Talks resume as US government shutdown continues

White House officials and congressional staffers will continue negotiations Saturday over the government shutdown, even after President Donald Trump declared he could keep it going for "months or even years."

President Trump doubled down on his demand for border wall funding Saturday morning ahead of a meeting with congressional leaders to negotiate an end to the partial government shutdown.

“The Democrats could solve the Shutdown problem in a very short period of time," Trump tweeted early Saturday.

"All they have to do is approve REAL Border Security (including a Wall), something which everyone, other than drug dealers, human traffickers and criminals, want very badly! This would be so easy to do!” he added.

The government entered a partial shutdown on Dec. 22, closing 25 percent of the government and leaving hundreds of thousands of workers furloughed or forced to work without pay. The shutdown began amid an impasse between the White House and lawmakers over Trump's demand for billions of dollars in border wall funding.

Trump dug in on Friday on his demand for $5.6 billion to fund his proposed U.S.–Mexico border wall as part of any deal to end the shutdown. House Speaker Nancy Pelosi (D-Calif.) and Senate Minority Leader Charles Schumer (D-N.Y.) have both said they would not agree to allocate any additional funds for the wall.

Trump also threatened to keep 25 percent of the government shut down for years until he gets his desired funding to build the border wall. He later said he “may” declare a national emergency to build the wall.

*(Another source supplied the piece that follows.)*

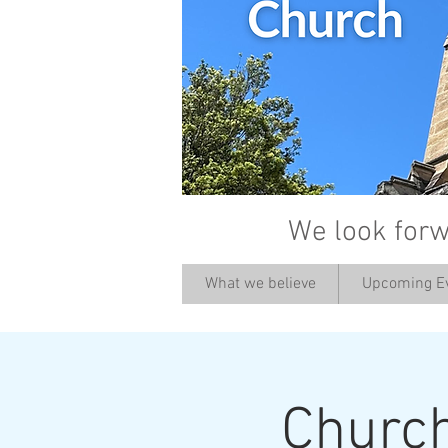
We look forw
What we believe
Upcoming E
Churc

Trump's comments came after he held a closed-door meeting with congressional leaders. Pelosi called the sit-down “contentious.” Trump later called the meeting “productive” and said he appointed a working group of top administration officials to continue talks with lawmakers through the weekend.

The shutdown, which entered its 15th day on Saturday, could significantly reduce food stamps for nearly 40 million Americans and freeze or delay more than $140 billion in tax refunds.

The House passed spending bills this week to reopen the government without border wall funding, but Senate Majority Leader Mitch McConnell (R-Ky.) has refused to bring the House-passed measure to the floor for a vote, citing a veto threat from the White House.